··· Provided records
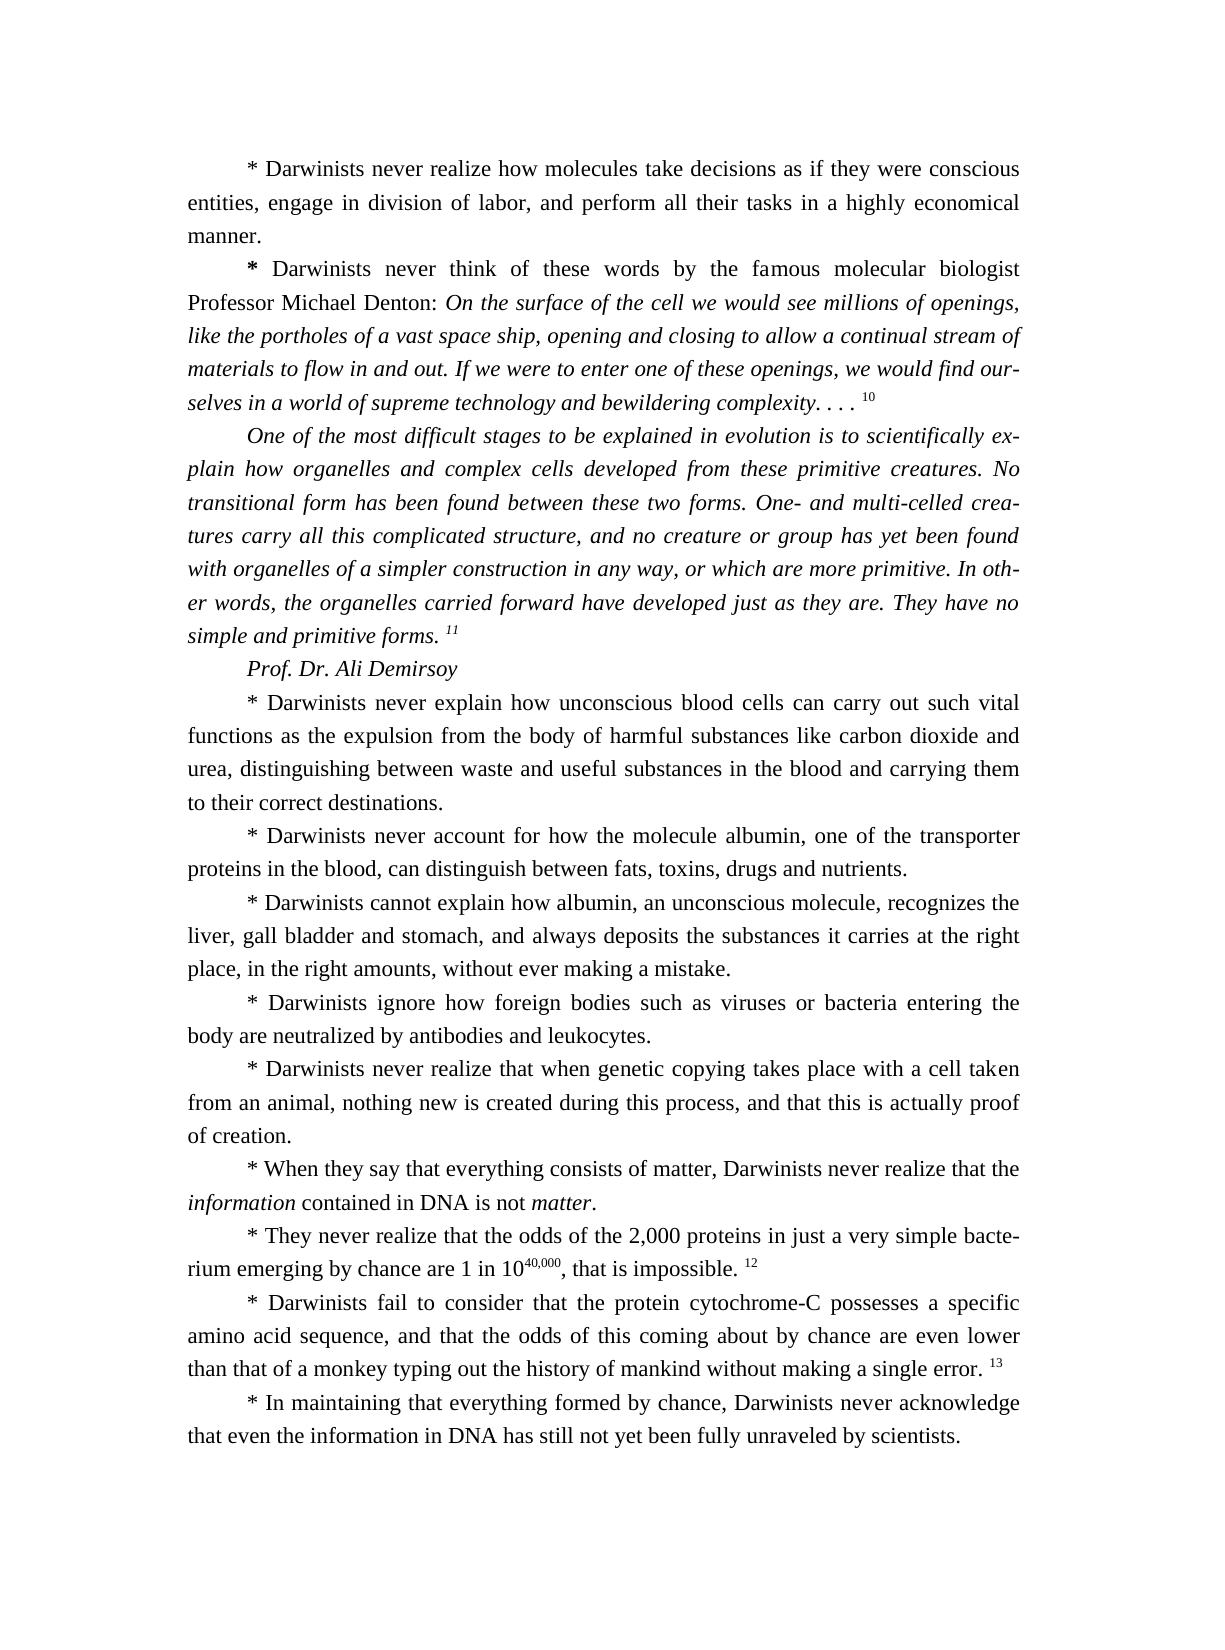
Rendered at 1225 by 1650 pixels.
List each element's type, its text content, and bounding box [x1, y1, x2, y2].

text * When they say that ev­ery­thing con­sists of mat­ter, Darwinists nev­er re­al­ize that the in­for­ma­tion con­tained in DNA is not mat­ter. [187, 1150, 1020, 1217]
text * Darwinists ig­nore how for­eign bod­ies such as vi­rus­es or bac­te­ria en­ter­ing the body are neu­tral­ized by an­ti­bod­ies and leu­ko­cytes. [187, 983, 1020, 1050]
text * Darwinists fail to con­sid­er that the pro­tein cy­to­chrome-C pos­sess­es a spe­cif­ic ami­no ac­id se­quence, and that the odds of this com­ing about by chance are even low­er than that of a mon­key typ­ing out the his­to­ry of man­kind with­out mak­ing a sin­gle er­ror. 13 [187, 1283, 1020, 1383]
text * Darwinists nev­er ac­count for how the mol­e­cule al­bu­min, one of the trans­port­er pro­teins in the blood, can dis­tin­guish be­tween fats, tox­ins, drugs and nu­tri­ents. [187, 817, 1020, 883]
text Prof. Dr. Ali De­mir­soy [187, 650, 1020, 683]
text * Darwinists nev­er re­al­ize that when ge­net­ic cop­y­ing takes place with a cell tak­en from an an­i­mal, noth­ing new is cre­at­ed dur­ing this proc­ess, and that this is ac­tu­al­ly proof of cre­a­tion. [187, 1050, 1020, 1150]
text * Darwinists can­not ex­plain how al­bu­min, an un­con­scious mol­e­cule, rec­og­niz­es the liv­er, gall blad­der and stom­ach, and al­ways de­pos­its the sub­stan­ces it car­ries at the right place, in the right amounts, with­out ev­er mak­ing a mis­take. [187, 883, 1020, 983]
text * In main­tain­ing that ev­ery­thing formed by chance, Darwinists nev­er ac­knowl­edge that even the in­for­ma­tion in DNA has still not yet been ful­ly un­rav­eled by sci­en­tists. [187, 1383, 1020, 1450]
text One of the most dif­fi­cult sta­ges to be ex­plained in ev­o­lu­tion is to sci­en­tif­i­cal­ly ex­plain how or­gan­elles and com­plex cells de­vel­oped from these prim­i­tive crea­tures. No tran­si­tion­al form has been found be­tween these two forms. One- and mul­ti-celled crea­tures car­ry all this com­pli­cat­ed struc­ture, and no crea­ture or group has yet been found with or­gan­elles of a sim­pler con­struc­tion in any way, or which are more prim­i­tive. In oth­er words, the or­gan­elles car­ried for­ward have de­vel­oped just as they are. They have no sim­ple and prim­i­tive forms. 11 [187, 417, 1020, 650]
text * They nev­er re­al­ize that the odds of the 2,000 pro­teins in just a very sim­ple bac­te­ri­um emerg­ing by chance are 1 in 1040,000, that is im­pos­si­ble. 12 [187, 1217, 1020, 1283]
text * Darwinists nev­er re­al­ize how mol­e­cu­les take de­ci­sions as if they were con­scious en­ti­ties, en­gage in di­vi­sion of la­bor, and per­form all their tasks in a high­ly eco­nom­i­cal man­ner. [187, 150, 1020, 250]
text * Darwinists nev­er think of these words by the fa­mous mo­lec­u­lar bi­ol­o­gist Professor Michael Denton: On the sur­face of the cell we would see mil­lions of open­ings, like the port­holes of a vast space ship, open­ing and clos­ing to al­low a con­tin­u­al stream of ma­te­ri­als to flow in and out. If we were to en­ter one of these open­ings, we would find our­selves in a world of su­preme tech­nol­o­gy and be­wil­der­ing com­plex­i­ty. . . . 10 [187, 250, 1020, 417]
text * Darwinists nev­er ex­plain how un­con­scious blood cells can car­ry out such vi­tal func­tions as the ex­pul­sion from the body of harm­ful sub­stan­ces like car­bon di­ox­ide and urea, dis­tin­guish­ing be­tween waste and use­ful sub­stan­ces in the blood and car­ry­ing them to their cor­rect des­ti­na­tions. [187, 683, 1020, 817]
······
··· Provided records
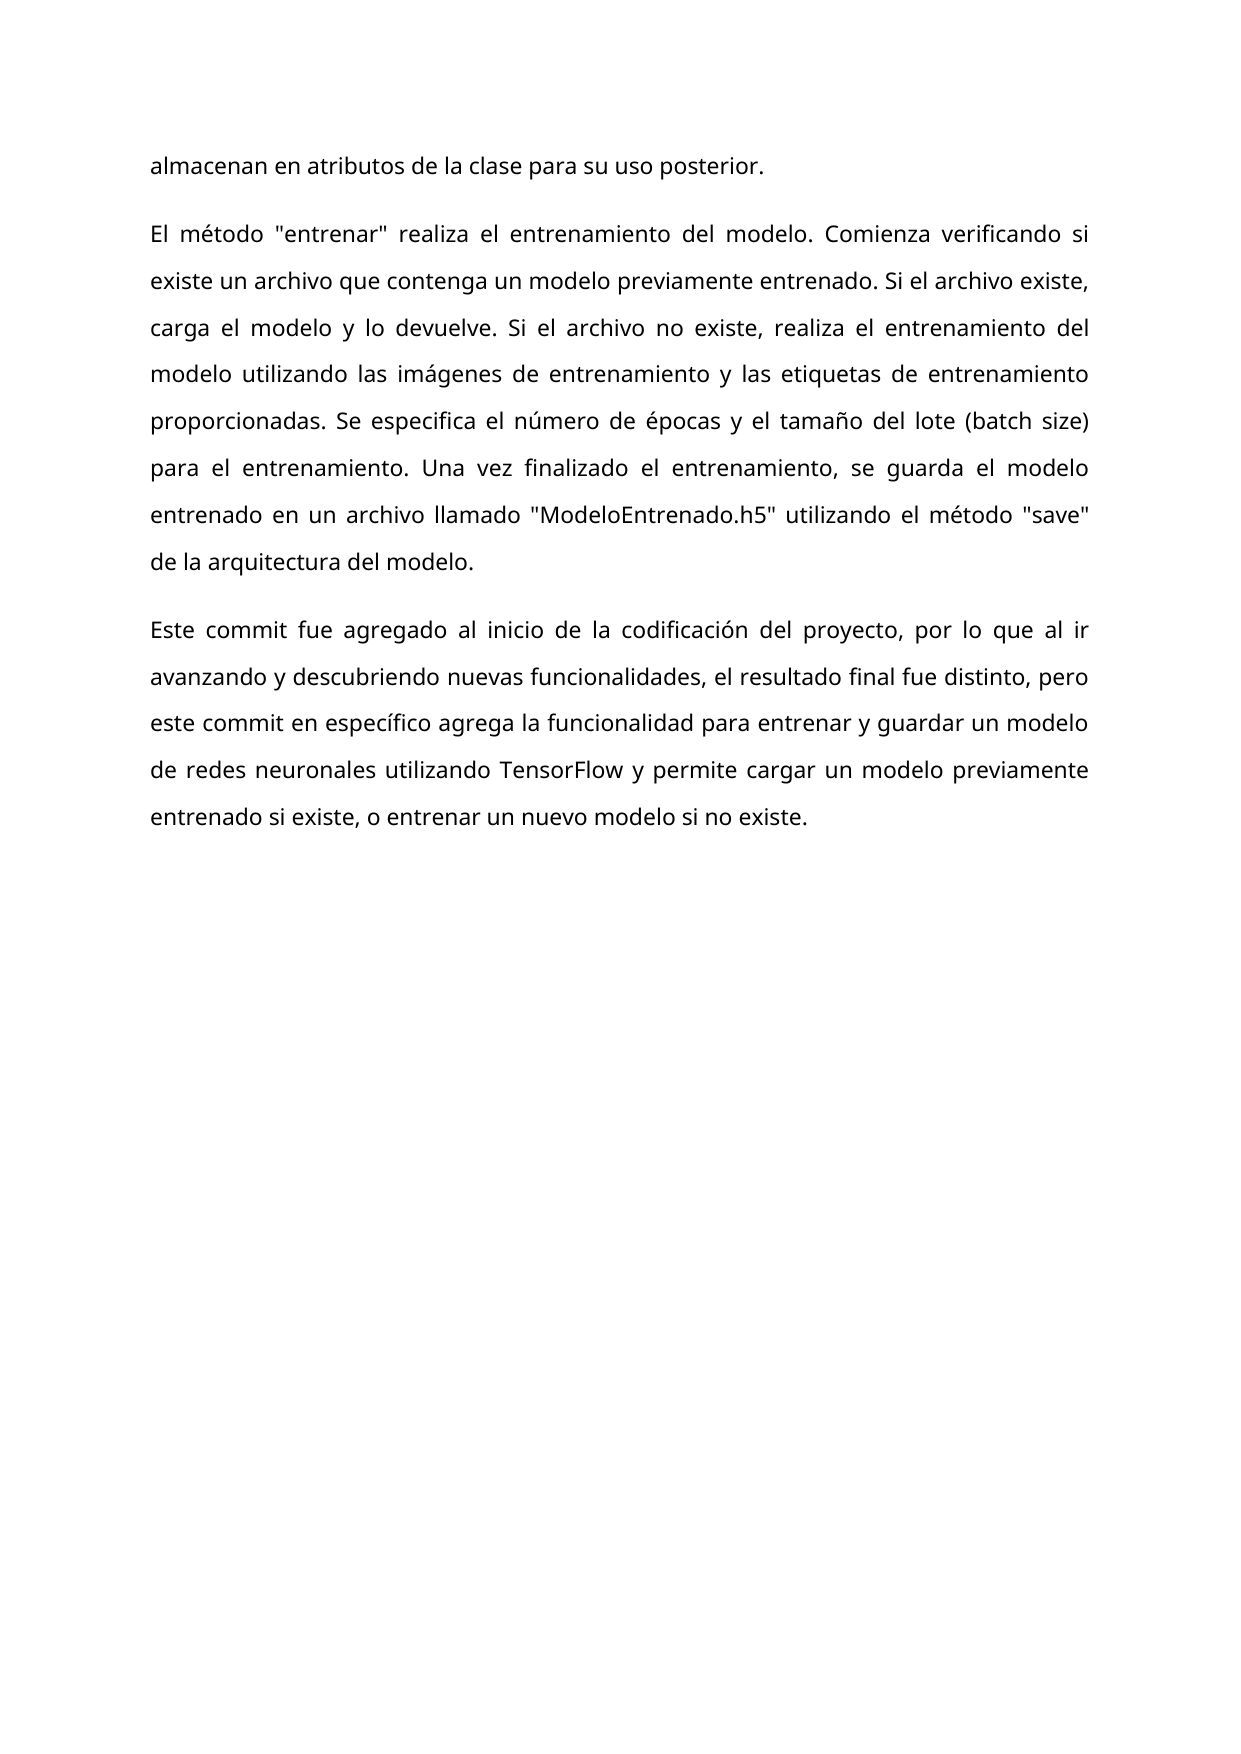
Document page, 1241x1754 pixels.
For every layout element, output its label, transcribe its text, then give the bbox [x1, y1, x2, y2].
······
## Assigned task
Pull every line containing the word "pixels" out of the listing.

## Exercise output
Rendered at 1225 by 1650 pixels.
Document page, 1241x1754 pixels.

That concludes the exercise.